→ Document extract:

————

Salted Peanut Butter Pie With Ritz Cracker Crust

February 11, 2019

Test Kitchen-Approved

Author Notes:

A five-ingredient pie that’s somewhere between peanut butter fudge and a gooey blondie. The best part? A big sprinkle of crunchy salt on top.

Emma Laperruque

Makes: one 9-inch pie
Prep time: 12 hrs
Cook time: 40 min

Ingredients

Ritz cracker crust

  • 3 sleeves Ritz crackers
  • 6 tablespoons light brown sugar
  • 1/2 teaspoon kosher salt
  • 3/4 cup (170 grams) unsalted butter, cubed, at room temperature

Salted peanut butter filling

  • 3/4 cup (159 grams) light brown sugar
  • 1 large egg
  • 1 cup (264 grams) creamy peanut butter
  • 1 pinch flaky salt, plus more for sprinkling
In This Recipe

Directions

  1. Make the Ritz cracker crust. Add the crackers to a big bowl and crush with your hands. (I like to grab a handful and squeeze my fingers into a fist.) They should be finely crushed, but not like flour. Add the brown sugar and salt, and stir to combine. Add the butter and knead until the mixture is homogeneous.
  2. Dump the mixture into a 9-inch pie pan and use your hands to pat into a compact crust. Stick in the freezer until it’s completely frozen and firm, at least 20 minutes. (If you want to make the crust in advance, wait until it’s firm, wrap it well with foil, and refrigerate for up to 2 weeks.)

————

→ Written exercise 1:
Answer these questions about the peanut butter pie recipe:
(a) What cook time does it give?
(b) How much creamy peanut butter goes into the filling?
(c) For how long can the crust be refrigerated if made in advance?
→ Written exercise 2: From the peanut butter pie recipe, list every ingredient of the Ritz cracker crust with its amount.
→ Written exercise 3: Resume the directions of the peanut butter pie recipe, picking up right after its last sentence.

————

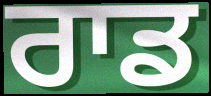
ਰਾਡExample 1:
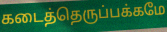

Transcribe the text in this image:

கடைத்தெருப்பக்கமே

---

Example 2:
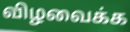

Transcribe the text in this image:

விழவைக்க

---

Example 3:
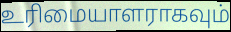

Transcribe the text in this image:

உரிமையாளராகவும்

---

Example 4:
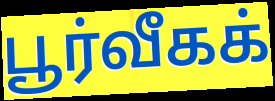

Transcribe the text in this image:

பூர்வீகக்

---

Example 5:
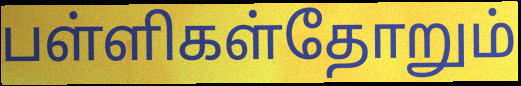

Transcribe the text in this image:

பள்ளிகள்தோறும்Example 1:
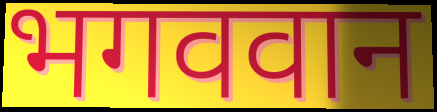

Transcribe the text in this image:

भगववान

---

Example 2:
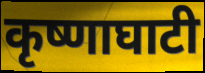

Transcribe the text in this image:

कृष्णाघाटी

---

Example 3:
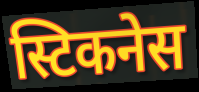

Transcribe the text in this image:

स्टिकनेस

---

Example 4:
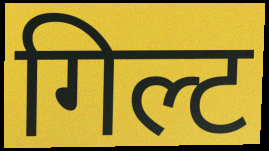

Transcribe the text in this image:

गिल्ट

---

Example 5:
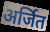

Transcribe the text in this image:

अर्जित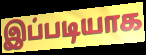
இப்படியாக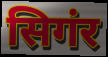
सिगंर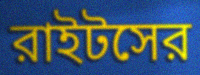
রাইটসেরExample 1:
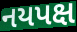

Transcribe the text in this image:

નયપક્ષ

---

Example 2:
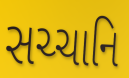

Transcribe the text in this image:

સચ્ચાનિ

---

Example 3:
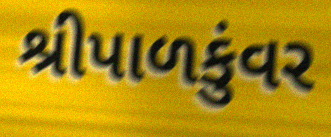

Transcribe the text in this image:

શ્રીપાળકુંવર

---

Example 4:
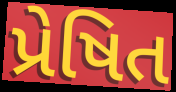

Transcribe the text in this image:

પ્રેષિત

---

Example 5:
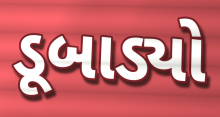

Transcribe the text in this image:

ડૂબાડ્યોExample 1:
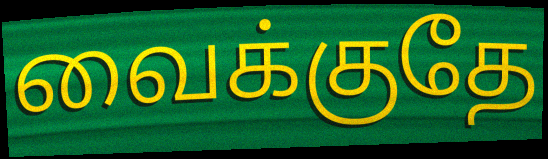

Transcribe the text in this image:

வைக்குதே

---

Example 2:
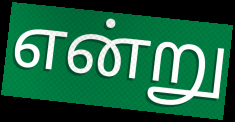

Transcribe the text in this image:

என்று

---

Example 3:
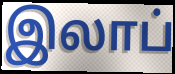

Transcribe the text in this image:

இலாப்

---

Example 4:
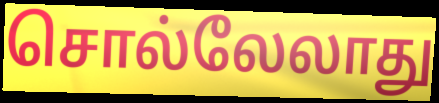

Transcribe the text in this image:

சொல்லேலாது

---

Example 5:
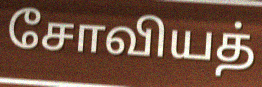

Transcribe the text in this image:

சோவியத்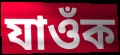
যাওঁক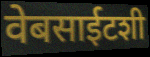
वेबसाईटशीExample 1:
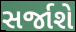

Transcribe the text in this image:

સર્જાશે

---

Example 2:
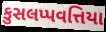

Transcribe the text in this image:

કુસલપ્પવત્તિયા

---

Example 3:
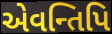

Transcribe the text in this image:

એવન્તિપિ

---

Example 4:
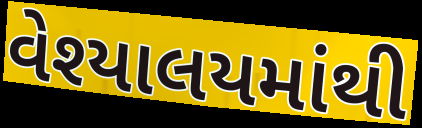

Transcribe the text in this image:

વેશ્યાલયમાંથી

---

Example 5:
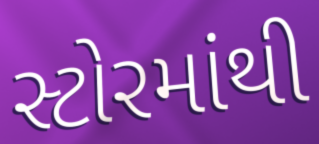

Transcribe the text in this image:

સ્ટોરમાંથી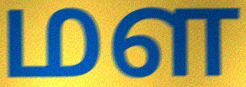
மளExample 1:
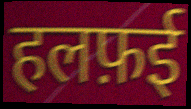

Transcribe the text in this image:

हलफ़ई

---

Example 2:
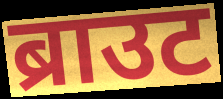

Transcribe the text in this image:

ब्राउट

————

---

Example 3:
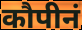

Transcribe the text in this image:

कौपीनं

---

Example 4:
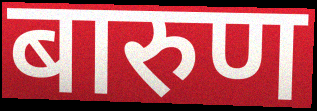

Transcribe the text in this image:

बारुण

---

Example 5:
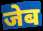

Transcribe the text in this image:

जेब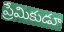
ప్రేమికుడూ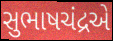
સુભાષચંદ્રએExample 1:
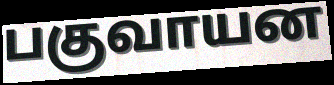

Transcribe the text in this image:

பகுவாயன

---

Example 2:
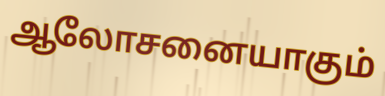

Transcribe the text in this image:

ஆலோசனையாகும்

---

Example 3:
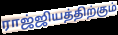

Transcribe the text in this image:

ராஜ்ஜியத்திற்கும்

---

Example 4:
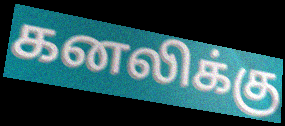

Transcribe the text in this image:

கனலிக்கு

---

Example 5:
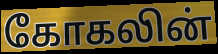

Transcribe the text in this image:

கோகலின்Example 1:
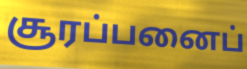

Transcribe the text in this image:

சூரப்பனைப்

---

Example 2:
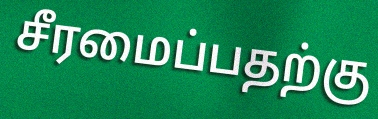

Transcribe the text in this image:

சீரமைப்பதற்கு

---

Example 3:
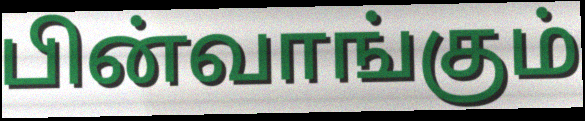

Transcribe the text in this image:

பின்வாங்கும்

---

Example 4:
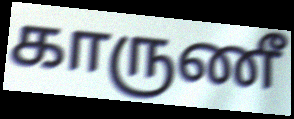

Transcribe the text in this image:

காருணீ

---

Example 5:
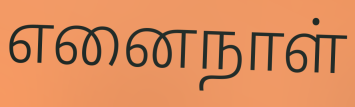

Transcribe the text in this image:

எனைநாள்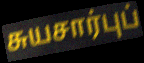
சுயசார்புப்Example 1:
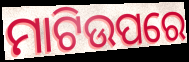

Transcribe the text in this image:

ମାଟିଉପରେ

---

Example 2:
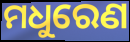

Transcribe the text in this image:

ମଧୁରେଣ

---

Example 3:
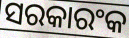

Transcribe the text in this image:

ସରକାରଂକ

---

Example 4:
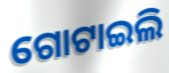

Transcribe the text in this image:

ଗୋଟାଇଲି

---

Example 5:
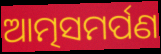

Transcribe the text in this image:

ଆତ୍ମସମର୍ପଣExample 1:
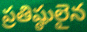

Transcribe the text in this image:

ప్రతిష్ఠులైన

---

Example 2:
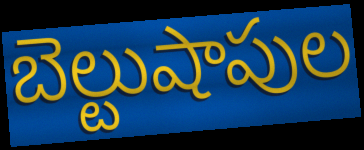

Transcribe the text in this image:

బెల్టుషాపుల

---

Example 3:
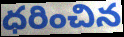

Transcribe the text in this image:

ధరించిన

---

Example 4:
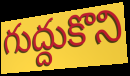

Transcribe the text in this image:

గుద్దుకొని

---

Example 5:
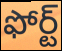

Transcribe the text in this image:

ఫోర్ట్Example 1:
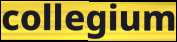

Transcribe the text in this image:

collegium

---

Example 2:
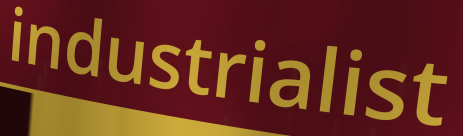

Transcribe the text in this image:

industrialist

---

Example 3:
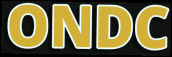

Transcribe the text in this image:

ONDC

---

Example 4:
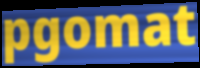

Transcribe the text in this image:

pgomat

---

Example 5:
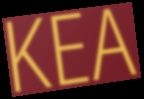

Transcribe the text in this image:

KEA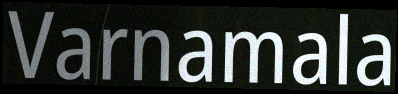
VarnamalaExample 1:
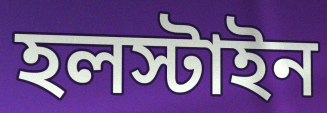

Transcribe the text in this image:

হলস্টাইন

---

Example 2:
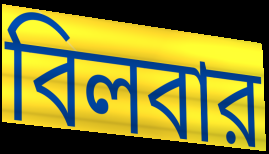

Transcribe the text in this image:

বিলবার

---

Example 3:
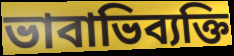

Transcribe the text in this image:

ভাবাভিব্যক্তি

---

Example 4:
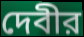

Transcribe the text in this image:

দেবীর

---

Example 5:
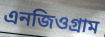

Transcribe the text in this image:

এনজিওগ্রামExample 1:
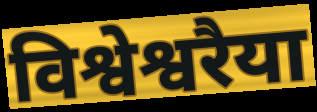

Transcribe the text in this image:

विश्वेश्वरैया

————

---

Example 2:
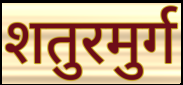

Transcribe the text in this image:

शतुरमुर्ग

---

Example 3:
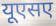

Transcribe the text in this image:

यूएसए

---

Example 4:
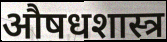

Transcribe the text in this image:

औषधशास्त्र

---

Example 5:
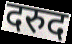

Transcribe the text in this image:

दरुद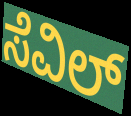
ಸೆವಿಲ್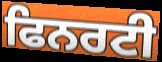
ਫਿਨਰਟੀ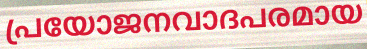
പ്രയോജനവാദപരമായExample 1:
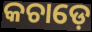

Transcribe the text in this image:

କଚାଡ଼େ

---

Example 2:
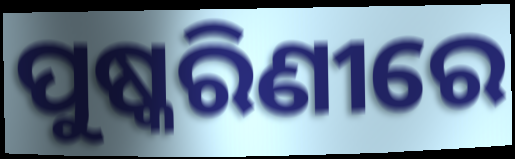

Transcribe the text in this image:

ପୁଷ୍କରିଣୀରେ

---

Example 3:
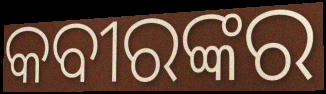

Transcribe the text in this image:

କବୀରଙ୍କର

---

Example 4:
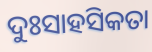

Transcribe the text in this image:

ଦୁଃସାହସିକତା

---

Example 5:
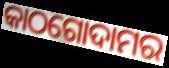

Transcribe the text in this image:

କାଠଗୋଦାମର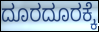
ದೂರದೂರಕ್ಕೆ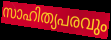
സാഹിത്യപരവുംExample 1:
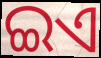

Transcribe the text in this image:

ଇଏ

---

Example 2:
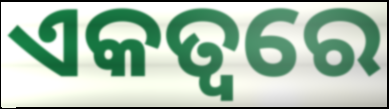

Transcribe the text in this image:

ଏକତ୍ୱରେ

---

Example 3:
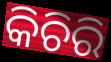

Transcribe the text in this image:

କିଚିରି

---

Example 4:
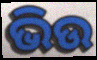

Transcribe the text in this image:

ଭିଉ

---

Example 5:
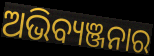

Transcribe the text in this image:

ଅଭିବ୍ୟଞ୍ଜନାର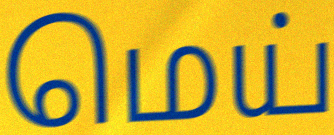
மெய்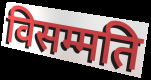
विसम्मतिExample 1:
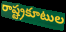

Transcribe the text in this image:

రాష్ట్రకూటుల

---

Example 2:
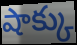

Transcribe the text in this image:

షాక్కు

————

→ Exercise response 1:
(a) 40 minutes
(b) 1 cup (264 grams)
(c) Up to 2 weeks

→ Exercise response 2:
- 3 sleeves Ritz crackers
- 6 tablespoons light brown sugar
- 1/2 teaspoon kosher salt
- 3/4 cup (170 grams) unsalted butter, cubed, at room temperature

→ Exercise response 3:
  3. While the crust is freezing, heat the oven to 350°F and make the peanut butter filling.
  4. Combine the brown sugar and egg in a large bowl and whisk until smooth. Stir in the peanut butter with a rubber spatula until totally smooth.
  5. Add the filling to the frozen crust. Use an offset spatula to spread it evenly, so it totally fills the pie. Sprinkle generously with flaky salt.
  6. Add the pie to a rimmed sheet pan (this makes rotating it halfway through way easier) and bake for 35 to 40 minutes, rotating halfway through, until the crust is golden brown, and the peanut butter filling is starting to brown. (Less time results in a fudgier filling. More time yields something closer to a blondie.)
  7. Let the pie cool at room temperature for 8 to 12 hours before serving. (You can cover it with foil after a few hours, or whenever it’s cool to the touch.)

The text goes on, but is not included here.